Jepang Dikabarkan Siap Tinggalkan AFC, Pertimbangkan Bentuk Federasi Asia Timur
JAKARTA, GENVOICE.ID - Federasi Sepak Bola Jepang (JFA) tengah diselimuti kekecewaan mendalam terhadap Konfederasi Sepak Bola Asia (AFC) dan dikabarkan sedang mempertimbangkan langkah serius untuk keluar dari organisasi sepak bola terbesar di Benua Kuning tersebut.
Tidak hanya itu, Jepang bahkan disebut-sebut tengah membuka opsi membentuk organisasi tandingan bernama Federasi Asia Timur.
Kabar mengejutkan ini pertama kali diangkat oleh media Irak, UTV, pada 16 Oktober lalu, dan kemudian diperkuat oleh laporan dari Football Tribe yang menyebut adanya "gerakan serius" dari internal sepak bola Jepang untuk memisahkan diri dari AFC.

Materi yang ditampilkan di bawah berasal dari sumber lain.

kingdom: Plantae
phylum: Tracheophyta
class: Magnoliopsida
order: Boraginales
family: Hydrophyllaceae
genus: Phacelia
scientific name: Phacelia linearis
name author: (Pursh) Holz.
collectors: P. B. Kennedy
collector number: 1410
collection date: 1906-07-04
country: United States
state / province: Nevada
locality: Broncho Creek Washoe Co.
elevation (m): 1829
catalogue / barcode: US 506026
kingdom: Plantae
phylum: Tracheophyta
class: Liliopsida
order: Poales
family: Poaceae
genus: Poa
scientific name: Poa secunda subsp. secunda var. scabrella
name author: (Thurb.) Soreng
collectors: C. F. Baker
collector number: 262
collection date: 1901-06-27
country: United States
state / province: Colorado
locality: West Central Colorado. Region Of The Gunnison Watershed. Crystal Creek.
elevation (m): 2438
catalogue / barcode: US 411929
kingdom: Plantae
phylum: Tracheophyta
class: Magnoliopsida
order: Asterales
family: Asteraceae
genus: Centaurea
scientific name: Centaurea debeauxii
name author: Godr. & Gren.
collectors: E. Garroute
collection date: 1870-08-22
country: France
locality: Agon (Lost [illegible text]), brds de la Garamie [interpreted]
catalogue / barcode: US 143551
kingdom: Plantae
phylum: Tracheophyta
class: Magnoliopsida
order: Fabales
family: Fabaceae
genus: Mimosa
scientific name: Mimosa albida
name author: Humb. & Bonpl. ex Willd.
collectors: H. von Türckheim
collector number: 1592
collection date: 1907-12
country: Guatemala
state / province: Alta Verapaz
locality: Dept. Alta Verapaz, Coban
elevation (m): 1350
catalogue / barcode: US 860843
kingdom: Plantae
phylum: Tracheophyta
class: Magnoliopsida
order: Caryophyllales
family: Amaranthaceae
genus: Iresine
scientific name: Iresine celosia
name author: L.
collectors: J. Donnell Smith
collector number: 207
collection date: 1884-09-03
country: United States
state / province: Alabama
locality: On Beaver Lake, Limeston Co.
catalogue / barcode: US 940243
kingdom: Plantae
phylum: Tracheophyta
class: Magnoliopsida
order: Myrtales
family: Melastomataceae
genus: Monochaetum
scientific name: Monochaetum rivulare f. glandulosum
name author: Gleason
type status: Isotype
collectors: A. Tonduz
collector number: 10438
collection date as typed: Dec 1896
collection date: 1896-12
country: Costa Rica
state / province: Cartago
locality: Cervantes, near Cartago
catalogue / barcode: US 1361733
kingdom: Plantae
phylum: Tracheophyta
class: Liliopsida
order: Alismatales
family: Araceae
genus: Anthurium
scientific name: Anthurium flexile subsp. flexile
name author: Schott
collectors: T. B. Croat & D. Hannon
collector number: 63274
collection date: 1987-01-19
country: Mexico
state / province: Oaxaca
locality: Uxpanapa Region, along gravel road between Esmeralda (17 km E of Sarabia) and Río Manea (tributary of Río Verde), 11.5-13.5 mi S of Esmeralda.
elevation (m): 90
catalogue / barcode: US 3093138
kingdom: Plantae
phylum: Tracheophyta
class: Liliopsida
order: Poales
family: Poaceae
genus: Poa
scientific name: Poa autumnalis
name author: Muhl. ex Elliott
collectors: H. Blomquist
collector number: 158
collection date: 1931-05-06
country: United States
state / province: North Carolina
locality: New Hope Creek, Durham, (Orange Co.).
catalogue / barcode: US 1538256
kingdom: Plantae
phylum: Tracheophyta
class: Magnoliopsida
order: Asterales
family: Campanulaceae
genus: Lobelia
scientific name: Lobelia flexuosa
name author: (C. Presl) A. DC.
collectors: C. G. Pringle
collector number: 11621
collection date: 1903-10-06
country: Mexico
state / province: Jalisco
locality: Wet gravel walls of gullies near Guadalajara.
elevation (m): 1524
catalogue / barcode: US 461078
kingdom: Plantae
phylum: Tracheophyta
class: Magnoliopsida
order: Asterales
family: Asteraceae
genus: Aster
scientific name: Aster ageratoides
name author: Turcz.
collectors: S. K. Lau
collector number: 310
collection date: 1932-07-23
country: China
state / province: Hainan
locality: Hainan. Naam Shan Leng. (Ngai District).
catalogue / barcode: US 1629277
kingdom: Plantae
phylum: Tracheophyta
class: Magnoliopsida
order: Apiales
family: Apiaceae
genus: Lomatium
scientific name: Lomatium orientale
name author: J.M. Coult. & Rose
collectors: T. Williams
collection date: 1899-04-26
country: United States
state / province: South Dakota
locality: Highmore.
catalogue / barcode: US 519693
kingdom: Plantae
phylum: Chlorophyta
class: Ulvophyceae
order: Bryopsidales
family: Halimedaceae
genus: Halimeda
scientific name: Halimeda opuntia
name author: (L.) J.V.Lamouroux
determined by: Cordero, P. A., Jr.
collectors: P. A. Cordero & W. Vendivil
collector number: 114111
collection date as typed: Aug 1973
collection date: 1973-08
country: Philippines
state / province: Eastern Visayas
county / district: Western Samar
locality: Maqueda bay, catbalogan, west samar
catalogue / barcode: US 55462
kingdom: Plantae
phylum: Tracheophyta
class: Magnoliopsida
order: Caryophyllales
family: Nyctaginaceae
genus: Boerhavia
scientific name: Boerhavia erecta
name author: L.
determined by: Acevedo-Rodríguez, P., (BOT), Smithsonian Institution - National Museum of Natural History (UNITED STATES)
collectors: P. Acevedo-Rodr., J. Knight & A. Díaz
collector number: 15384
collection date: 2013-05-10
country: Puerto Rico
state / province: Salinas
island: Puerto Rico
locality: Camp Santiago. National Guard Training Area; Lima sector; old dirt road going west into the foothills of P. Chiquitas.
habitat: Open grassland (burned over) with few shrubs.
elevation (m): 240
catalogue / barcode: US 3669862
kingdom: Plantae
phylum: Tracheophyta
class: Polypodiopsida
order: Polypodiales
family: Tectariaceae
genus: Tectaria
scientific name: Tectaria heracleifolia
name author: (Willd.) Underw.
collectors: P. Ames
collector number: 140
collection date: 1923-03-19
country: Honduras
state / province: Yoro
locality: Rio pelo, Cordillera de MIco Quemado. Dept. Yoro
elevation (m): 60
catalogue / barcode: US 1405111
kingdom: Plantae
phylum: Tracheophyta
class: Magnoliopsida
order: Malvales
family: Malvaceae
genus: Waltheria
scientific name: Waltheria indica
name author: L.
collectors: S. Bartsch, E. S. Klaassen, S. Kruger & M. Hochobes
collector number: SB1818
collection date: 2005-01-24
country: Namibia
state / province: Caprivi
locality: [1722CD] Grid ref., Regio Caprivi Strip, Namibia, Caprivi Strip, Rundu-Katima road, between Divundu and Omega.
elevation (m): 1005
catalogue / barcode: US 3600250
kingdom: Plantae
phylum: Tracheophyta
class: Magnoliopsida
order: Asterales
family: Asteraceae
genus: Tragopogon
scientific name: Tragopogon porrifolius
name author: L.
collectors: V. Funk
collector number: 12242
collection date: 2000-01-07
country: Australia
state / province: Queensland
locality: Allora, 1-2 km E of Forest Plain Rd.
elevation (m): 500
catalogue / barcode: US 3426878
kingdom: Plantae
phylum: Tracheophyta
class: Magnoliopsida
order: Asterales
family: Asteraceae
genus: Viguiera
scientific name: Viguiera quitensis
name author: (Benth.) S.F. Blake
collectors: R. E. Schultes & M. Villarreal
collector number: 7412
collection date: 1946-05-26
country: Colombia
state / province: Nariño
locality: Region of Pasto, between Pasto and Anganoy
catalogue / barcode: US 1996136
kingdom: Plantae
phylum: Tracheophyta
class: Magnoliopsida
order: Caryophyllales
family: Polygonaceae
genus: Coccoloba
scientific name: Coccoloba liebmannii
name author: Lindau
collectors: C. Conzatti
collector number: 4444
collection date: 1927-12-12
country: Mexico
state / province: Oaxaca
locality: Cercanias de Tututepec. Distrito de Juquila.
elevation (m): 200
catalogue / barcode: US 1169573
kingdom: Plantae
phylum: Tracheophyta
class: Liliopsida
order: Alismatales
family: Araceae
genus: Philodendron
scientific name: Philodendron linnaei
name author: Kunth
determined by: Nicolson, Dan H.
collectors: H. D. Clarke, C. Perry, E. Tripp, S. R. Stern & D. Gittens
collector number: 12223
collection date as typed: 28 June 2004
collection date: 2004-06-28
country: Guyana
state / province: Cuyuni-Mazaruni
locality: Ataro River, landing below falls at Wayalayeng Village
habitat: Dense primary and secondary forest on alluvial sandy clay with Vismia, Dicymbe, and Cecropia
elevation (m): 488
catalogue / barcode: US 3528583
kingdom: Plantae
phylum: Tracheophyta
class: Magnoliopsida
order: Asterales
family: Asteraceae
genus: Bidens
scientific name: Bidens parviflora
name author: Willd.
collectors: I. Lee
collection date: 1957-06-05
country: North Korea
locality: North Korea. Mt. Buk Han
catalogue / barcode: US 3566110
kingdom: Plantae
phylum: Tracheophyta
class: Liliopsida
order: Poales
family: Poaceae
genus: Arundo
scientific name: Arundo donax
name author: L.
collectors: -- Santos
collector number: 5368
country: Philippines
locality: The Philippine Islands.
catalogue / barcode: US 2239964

Menurut laporan tersebut, ketidakpuasan JFA bukan tanpa alasan. Dalam beberapa waktu terakhir, AFC dinilai tidak menunjukkan transparansi dan keadilan dalam berbagai kebijakannya. Organisasi yang bermarkas di Kuala Lumpur itu juga disebut terlalu terpengaruh oleh kekuatan finansial dari negara-negara Teluk, khususnya Qatar, yang dinilai membuat banyak keputusan menjadi tidak netral.
Puncak dari kekecewaan Jepang mencuat setelah perubahan mendadak pada format Liga Champions Asia Elite (ACLE) 2024/2025 menyusul mundurnya klub asal China, Shandong Taishan.
Akibat perubahan tersebut, klub Jepang Vissel Kobe yang awalnya berada di posisi ketiga klasemen malah terlempar ke peringkat kelima dan gagal melaju ke babak berikutnya. Padahal, pertandingan terkait telah dibatalkan, namun AFC tetap menjatuhkan denda kepada Vissel Kobe atas insiden perkelahian dengan Shandong Taishan. Keputusan ini menuai kritik keras dari publik sepak bola Jepang.
Tak hanya itu, ketidakpuasan Jepang makin dalam usai AFC menunjuk Qatar dan Arab Saudi sebagai tuan rumah putaran keempat Kualifikasi Piala Dunia 2026. Penunjukan tersebut dinilai tidak mencerminkan prinsip fair play karena dianggap menguntungkan negara-negara Teluk secara berlebihan.
Wacana pembentukan Federasi Asia Timur lantas menjadi sorotan di berbagai belahan Asia, termasuk Indonesia. Banyak pihak menilai bahwa keluhan Jepang mencerminkan keresahan yang juga dirasakan federasi sepak bola lain di kawasan.
Dalam beberapa kesempatan, PSSI juga pernah menyampaikan kritik terhadap berbagai keputusan kontroversial AFC, mulai dari penunjukan wasit, pembatasan suporter tandang, hingga penentuan lokasi pertandingan yang dianggap tidak netral.
Hingga kini, belum ada pernyataan resmi dari JFA mengenai niat keluar dari AFC. Namun, spekulasi yang berkembang menunjukkan bahwa ketegangan ini bisa menjadi babak baru dalam sejarah sepak bola Asia, sebuah sinyal kuat bahwa sejumlah federasi di kawasan timur mulai merasa terpinggirkan dalam sistem yang ada saat ini.